Relighting the fire within, Day 8: Jeret 'Speedy' Peterson sports 'Hi, Emily' gloves for the injured Emily Cook

By Amy Donaldson, Deseret News

Feb. 15, 2012

Editor's note: This is the eighth in a series of articles looking back on the 2002 Winter Games in conjunction with the event's 10-year anniversary.

SALT LAKE CITY — In the lobby of the lodge at Deer Valley there are images that transport Emily Cook's heart to Feb. 16, 2002. Her Olympic career was just beginning and she was full of youthful optimism and exuberance.

Then just 22, she qualified for the U.S. Olympic team in aerials about six weeks before Deer Valley hosted the 2002 freestyle events when she won the Gold Cup. But a few weeks later she broke her feet while training for a competition in Lake Placid.

Coaches decided to give her spot to another promising aerialist, Jeret "Speedy" Peterson. He made sure she was part of the competition by writing "Hi, Emily" on the palms of his gloves. He flashed them at her — and television cameras — as he made his way through the crowds that sunny afternoon.

"It was bittersweet," said Cook, now 32 and still competing. "Looking back, to be quite honest, I'm not sure I was prepared to be the best in the world then. I was young, fairly inexperienced. I'd been on the podium the year before, and I thought I was on top of the world."

She said she learned more from watching her teammates compete than if she'd been able to compete with them.

"I think it would have been a great learning experience," said Cook. "I learned more from not participating than I would from actually participating."

And if she'd won? "I probably would have continued, but I don't think I would be here now. It's one thing that keeps me in. I'm so very positive that I am a way better jumper than what I have shown."

She went on to make the 2006 and 2010 Olympic teams and said she's training for 2014 right now.

She loves the sport as much as she ever has.

"I love breaking down the jumps, love watching video, love trying to figure out how to twist faster, the more technical aspects," she said. "And I see the sport going in that direction."

Her memories of 2002 are more emotional on this 10th anniversary because Peterson took his own life this summer. His mother gave Cook the gloves he wore, along with a picture of the two taken in 2006, which she has framed at her house.

She was at Deer Valley when USSA officials honored Peterson by naming the lift that takes aerialists to the top of the kickers "The Hurricane." It was the jump Peterson landed in the 2010 Games that earned him a silver medal.

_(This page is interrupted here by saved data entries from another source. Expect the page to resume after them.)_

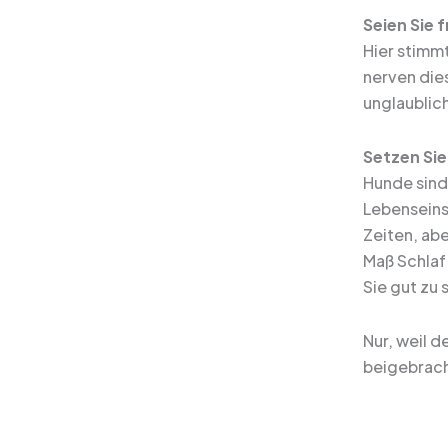
Seien Sie f
Hier stimm
nerven die
unglaublich
Setzen Sie
Hunde sind
Lebenseins
Zeiten, abe
Maß Schlaf 
Sie gut zu 
Nur, weil d
beigebrach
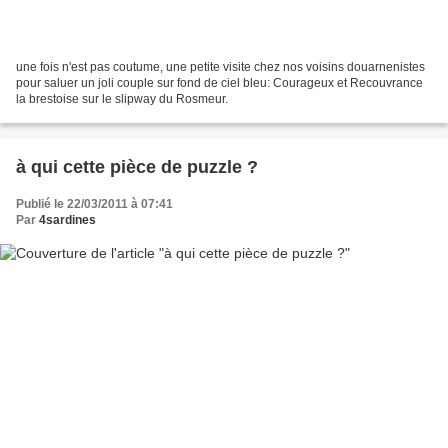
une fois n'est pas coutume, une petite visite chez nos voisins douarnenistes
pour saluer un joli couple sur fond de ciel bleu: Courageux et Recouvrance
la brestoise sur le slipway du Rosmeur.
à qui cette pièce de puzzle ?
Publié le 22/03/2011 à 07:41
Par
4sardines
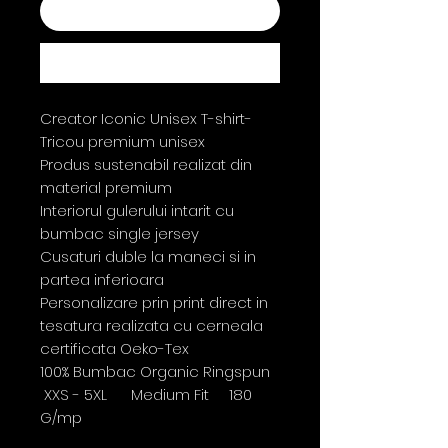
Add to Cart
Buy Now
Creator Iconic Unisex T-shirt-
Tricou premium unisex
Produs sustenabil realizat din
material premium
Interiorul gulerului intarit cu
bumbac single jersey
Cusaturi duble la maneci si in
partea inferioara
Personalizare prin print direct in
tesatura realizata cu cerneala
certificata Oeko-Tex
100% Bumbac Organic Ringspun
XXS - 5XL Medium Fit 180
G/mp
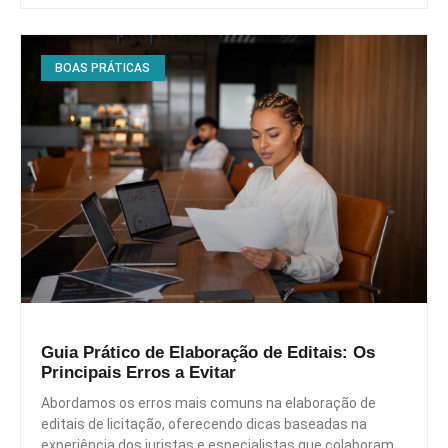
BOAS PRÁTICAS
Guia Prático de Elaboração de Editais: Os
Principais Erros a Evitar
Abordamos os erros mais comuns na elaboração de
editais de licitação, oferecendo dicas baseadas na
experiência dos juristas e especialistas que colaboram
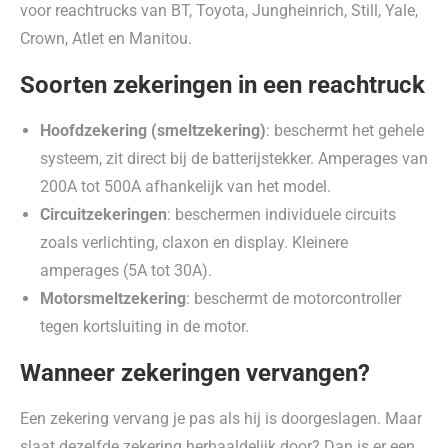
voor reachtrucks van BT, Toyota, Jungheinrich, Still, Yale,
Crown, Atlet en Manitou.
Soorten zekeringen in een reachtruck
Hoofdzekering (smeltzekering)
: beschermt het gehele
systeem, zit direct bij de batterijstekker. Amperages van
200A tot 500A afhankelijk van het model.
Circuitzekeringen
: beschermen individuele circuits
zoals verlichting, claxon en display. Kleinere
amperages (5A tot 30A).
Motorsmeltzekering
: beschermt de motorcontroller
tegen kortsluiting in de motor.
Wanneer zekeringen vervangen?
Een zekering vervang je pas als hij is doorgeslagen. Maar
slaat dezelfde zekering herhaaldelijk door? Dan is er een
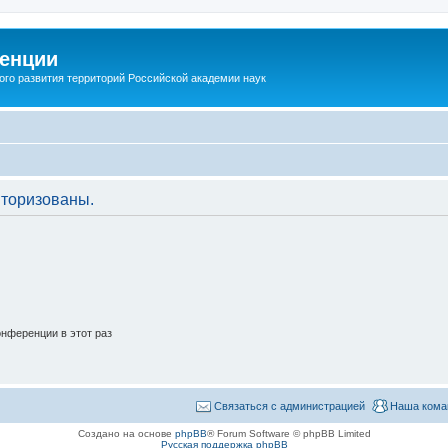
енции
ого развития территорий Российской академии наук
торизованы.
нференции в этот раз
Связаться с администрацией
Наша кома
Создано на основе
phpBB
® Forum Software © phpBB Limited
Русская поддержка phpBB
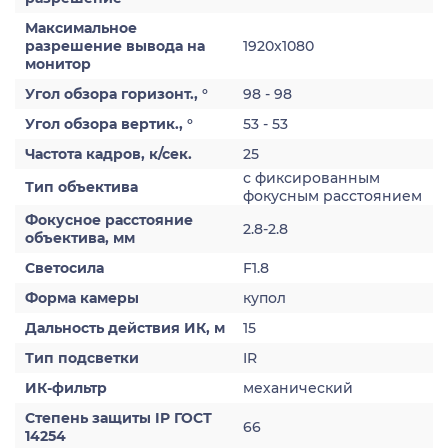
Максимальное
разрешение вывода на
1920x1080
монитор
Угол обзора горизонт., °
98 - 98
Угол обзора вертик., °
53 - 53
Частота кадров, к/сек.
25
с фиксированным
Тип объектива
фокусным расстоянием
Фокусное расстояние
2.8-2.8
объектива, мм
Светосила
F1.8
Форма камеры
купол
Дальность действия ИК, м
15
Тип подсветки
IR
ИК-фильтр
механический
Степень защиты IP ГОСТ
66
14254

And now she knows she must do for him what he did for her 10 years ago today. "I've never been at Deer Valley without him," said Cook of Peterson. "We all miss him a lot. … It's hard not having him on the hill, but at the same time, I feel a responsibility to pass on all of those amazing qualities to all of the athletes."

"I have done my fair share of mourning and grieving, but I will get it together on the hill. I know how to hear his voice in my head and use it to my advantage. I will do what he's always done for me," she said. "He was jumping for me."